» Records supplied:
============

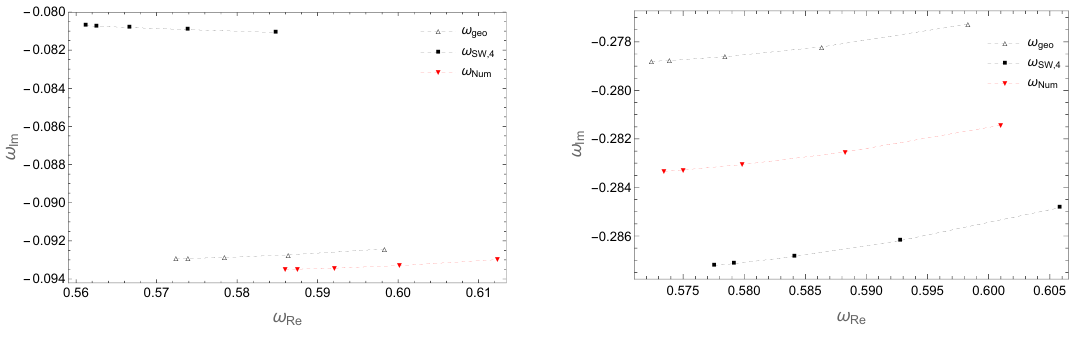
Figure 4 . QNMs of a KN BH for n Num = 1 (left) and n Num = 2 (right), ‘ = m φ = 2 , with = 0 . 5 , M = 1 , Q varies between 0 and 0 . 4 a J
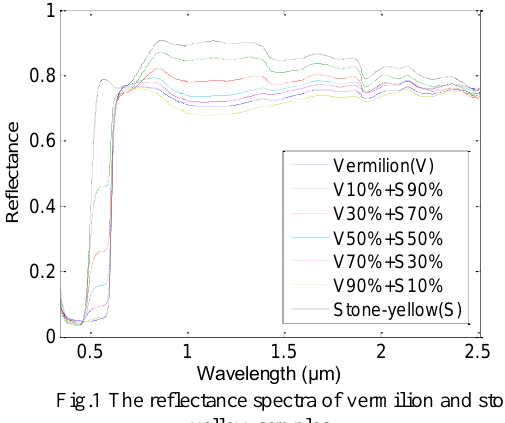
Fig.1 The reflectance spectra of vermilion and stone yellow samples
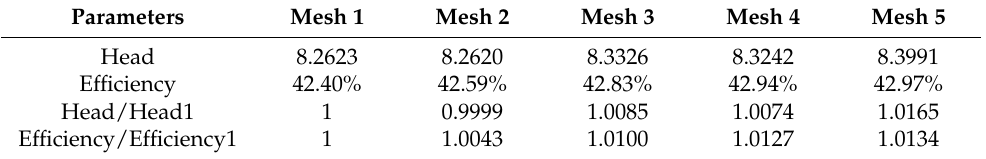
Table 4. Mesh independence verification.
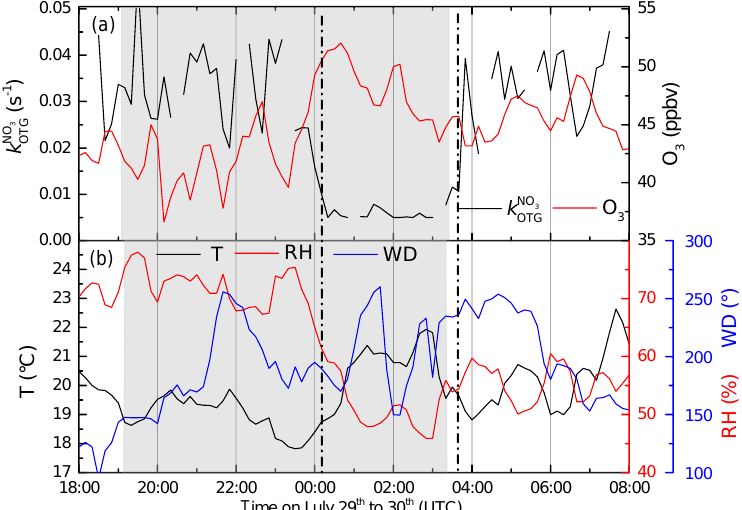
Figure 2. (a) k NO 3 (black) and O 3 mixing ratios (red) from 29 to 30 July. From 23:50UTC until sunrise the measurement site is located in OTG the residual layer and free troposphere. (b) Temperature ( T ), relative humidity (RH), and wind direction (WD) during the same period.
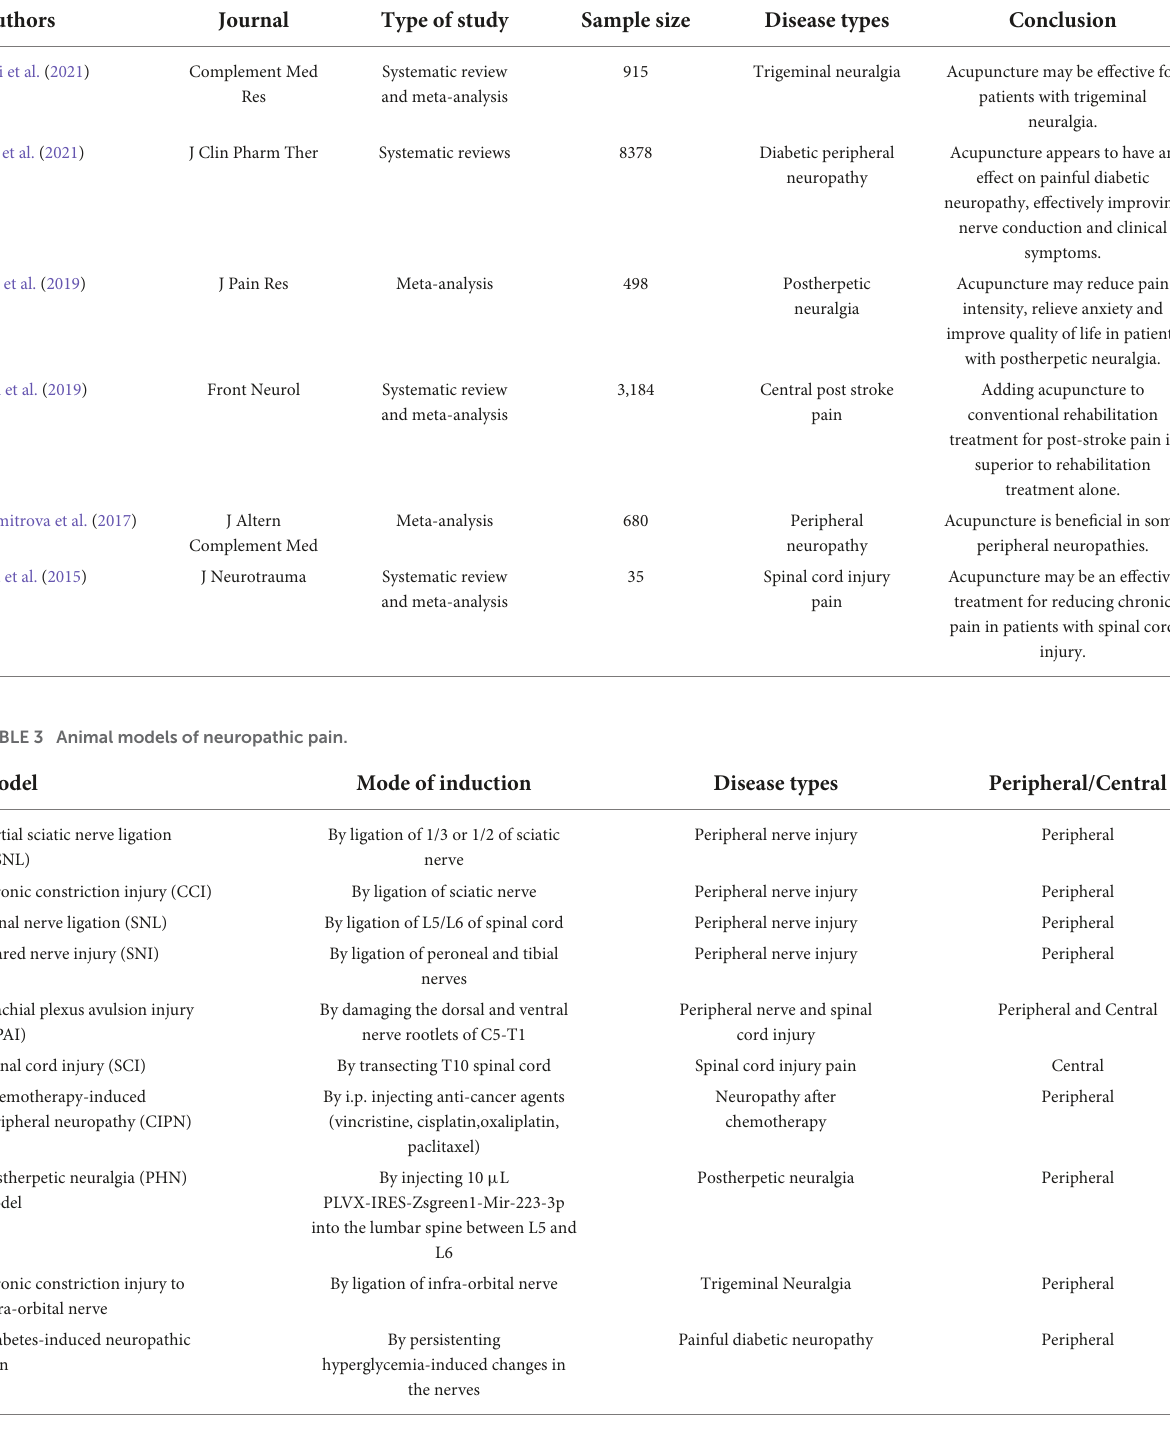
TABLE 2 Efficacy of acupuncture for neuropathic pain.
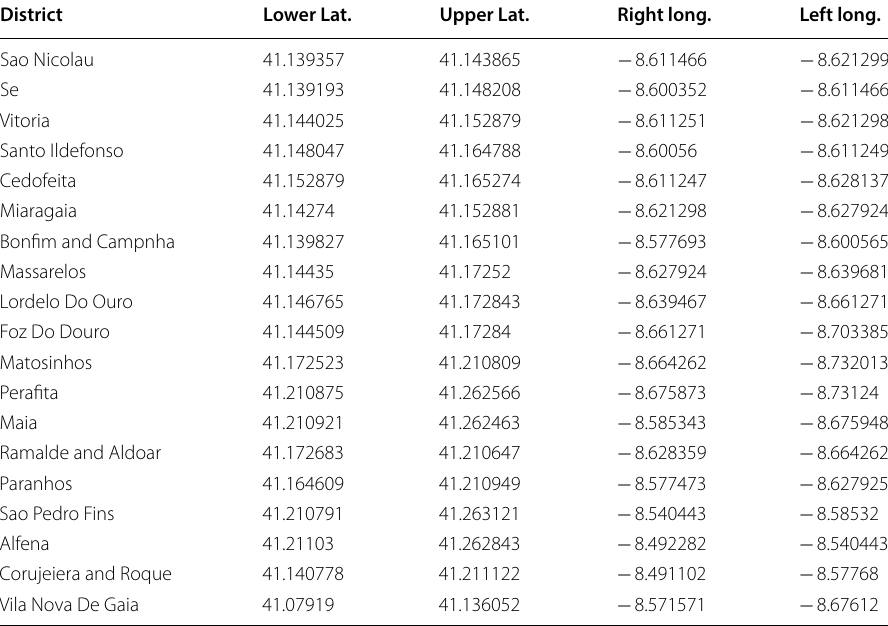
Table 2 Porto city districts border coordinates District Lower Lat. Upper Lat. Right long. Left long. Sao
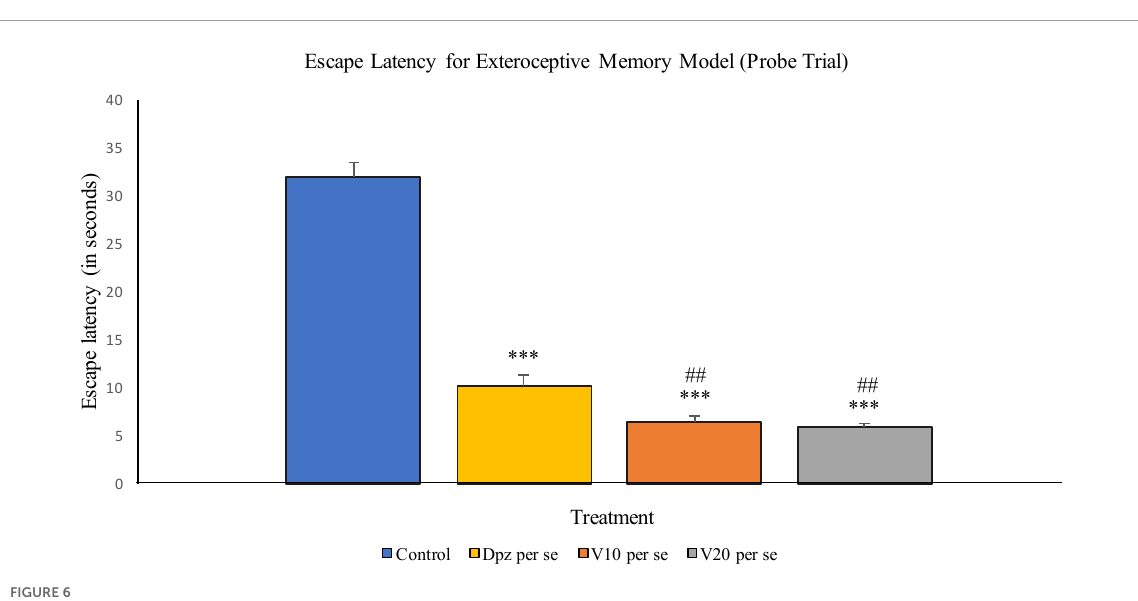
the EL in the probe trial. Both groups receiving the vanillin treatment, V 10 per se (10 mg/kg) and V 20 per se (20 mg/kg), exhibited a significantly ( P < 0.001) lesser EL than the control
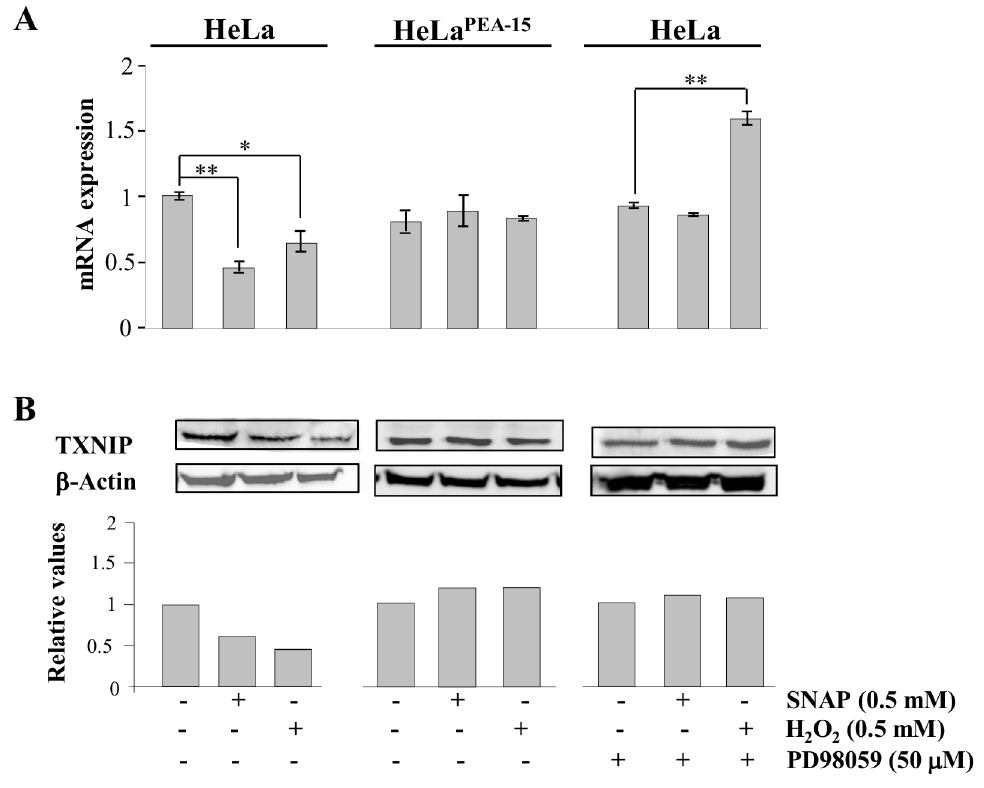
Figure 5. SNAP and H O -modulated TXNIP mRNA and protein levels in wild-type Hela cells and in HeLa cells expressing 2 2 PEA-15. ( A ) Relative levels of TXNIP mRNA determined by quantitative real-time PCR in HeLa cells wild-type, in HeLa cells expressing PEA-15, and in HeLa cells wild-type pre-treated with 50μM of PD98059 for 30 min as indicated (see Materials and Methods for details). All cell lines were treated with 0.5mM SNAP or 0.5mM H O for 2 h at 37°C. Values are reported in the bar 2 2 graphs and expressed as means ± S.D. (n = 3, * p < 0.05; ** p < 0.01). ( B ) wild-type HeLa cells and HeLa cells expressing PEA-15 were incubated with SNAP (0.5 mM) or H O (0.5 mM) for 2 h at 37°C. Cells were lysed and expression levels of TXNIP were 2 2 examined by western blotting. Western blot results are representative of four independent experiments. Histogram represents the ratio between the densitometric values of the protein bands corresponding to TXNIP and of β-actin (Lower panel). doi:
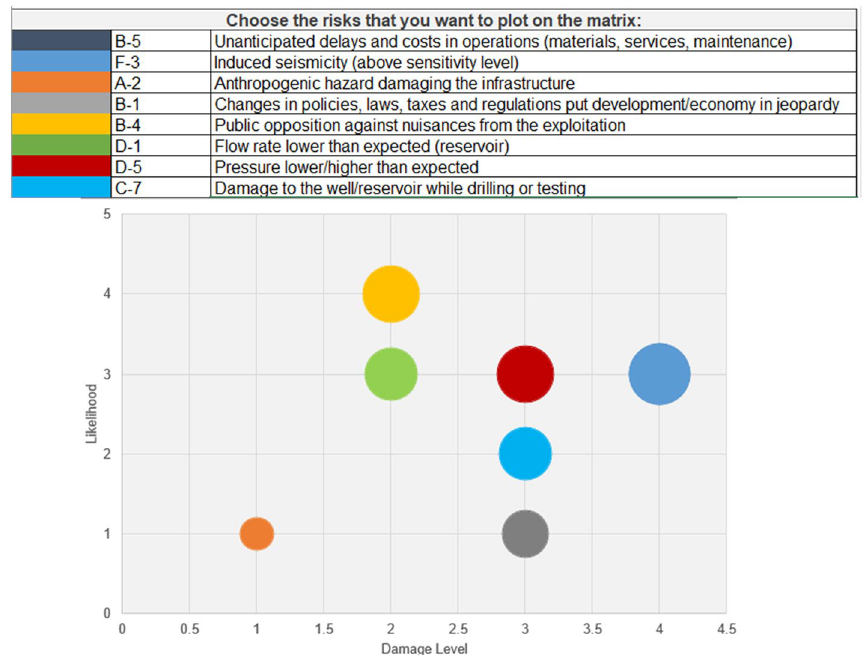
Fig. 9 Matrix dot plot showing the risks related to induced seismicity risk for the URG case. Size of point is representative of the risk index (likelihood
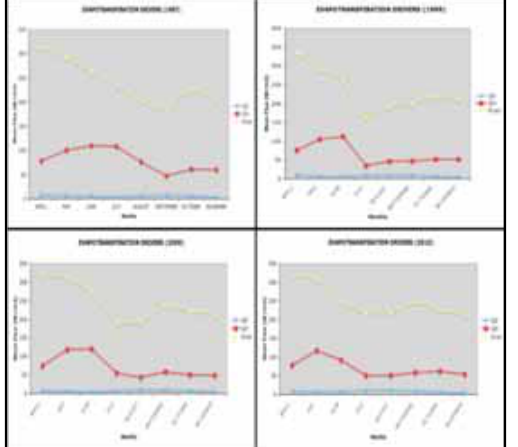
Figure 5. Monthly (averaged over the central India) net radiation (R n ) (W/m 2 ), latent heat flux (Q E ) (W/m 2 ) and sensible heat flux (Q H ) (W/m 2 ) for El Niño (1987,2009), La Niña (1999,2010) years.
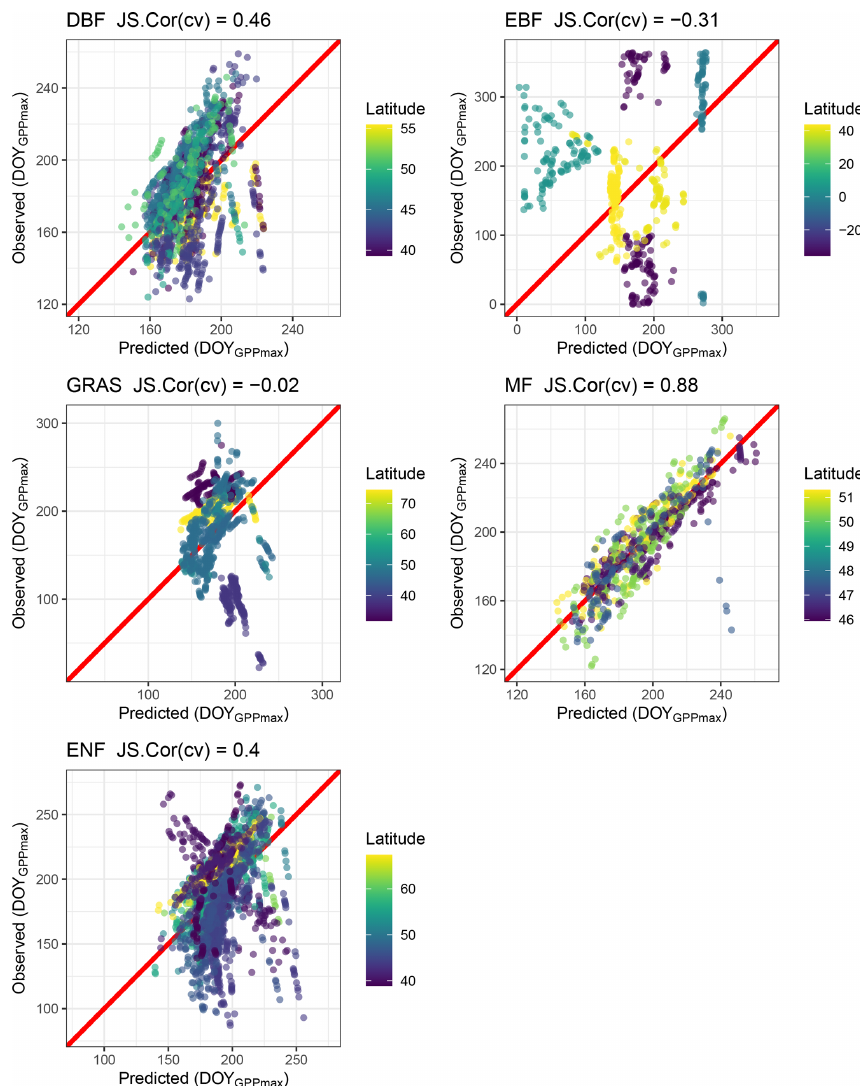
Figure 7. Cross-validation of the circular regression model to predict DOY GPPmax for different vegetation types using air temperature, shortwave incoming radiation, precipitation and vapor pressure deficit (see Methods). Deciduous broadleaf forest (DBF), evergreen broadleaf forest (EBF), grassland (GRA), mixed forest (MF), and evergreen needleleaf forest (ENF). For each vegetation type the Jammalamadaka– Sarma (JS) correlation coefficient is shown in the title of each plot. The red line represents the perfect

============

If a record holds a picture, drop the picture and reproduce everything else exactly.

» Finished exercise:
Figure 4 . QNMs of a KN BH for n Num = 1 (left) and n Num = 2 (right), ‘ = m φ = 2 , with = 0 . 5 , M = 1 , Q varies between 0 and 0 . 4 a J
Fig.1 The reflectance spectra of vermilion and stone yellow samples
Table 4. Mesh independence verification.
Figure 2. (a) k NO 3 (black) and O 3 mixing ratios (red) from 29 to 30 July. From 23:50UTC until sunrise the measurement site is located in OTG the residual layer and free troposphere. (b) Temperature ( T ), relative humidity (RH), and wind direction (WD) during the same period.
TABLE 2 Efficacy of acupuncture for neuropathic pain.
Table 2 Porto city districts border coordinates District Lower Lat. Upper Lat. Right long. Left long. Sao
the EL in the probe trial. Both groups receiving the vanillin treatment, V 10 per se (10 mg/kg) and V 20 per se (20 mg/kg), exhibited a significantly ( P < 0.001) lesser EL than the control
Figure 5. SNAP and H O -modulated TXNIP mRNA and protein levels in wild-type Hela cells and in HeLa cells expressing 2 2 PEA-15. ( A ) Relative levels of TXNIP mRNA determined by quantitative real-time PCR in HeLa cells wild-type, in HeLa cells expressing PEA-15, and in HeLa cells wild-type pre-treated with 50μM of PD98059 for 30 min as indicated (see Materials and Methods for details). All cell lines were treated with 0.5mM SNAP or 0.5mM H O for 2 h at 37°C. Values are reported in the bar 2 2 graphs and expressed as means ± S.D. (n = 3, * p < 0.05; ** p < 0.01). ( B ) wild-type HeLa cells and HeLa cells expressing PEA-15 were incubated with SNAP (0.5 mM) or H O (0.5 mM) for 2 h at 37°C. Cells were lysed and expression levels of TXNIP were 2 2 examined by western blotting. Western blot results are representative of four independent experiments. Histogram represents the ratio between the densitometric values of the protein bands corresponding to TXNIP and of β-actin (Lower panel). doi:
Fig. 9 Matrix dot plot showing the risks related to induced seismicity risk for the URG case. Size of point is representative of the risk index (likelihood
Figure 5. Monthly (averaged over the central India) net radiation (R n ) (W/m 2 ), latent heat flux (Q E ) (W/m 2 ) and sensible heat flux (Q H ) (W/m 2 ) for El Niño (1987,2009), La Niña (1999,2010) years.
Figure 7. Cross-validation of the circular regression model to predict DOY GPPmax for different vegetation types using air temperature, shortwave incoming radiation, precipitation and vapor pressure deficit (see Methods). Deciduous broadleaf forest (DBF), evergreen broadleaf forest (EBF), grassland (GRA), mixed forest (MF), and evergreen needleleaf forest (ENF). For each vegetation type the Jammalamadaka– Sarma (JS) correlation coefficient is shown in the title of each plot. The red line represents the perfect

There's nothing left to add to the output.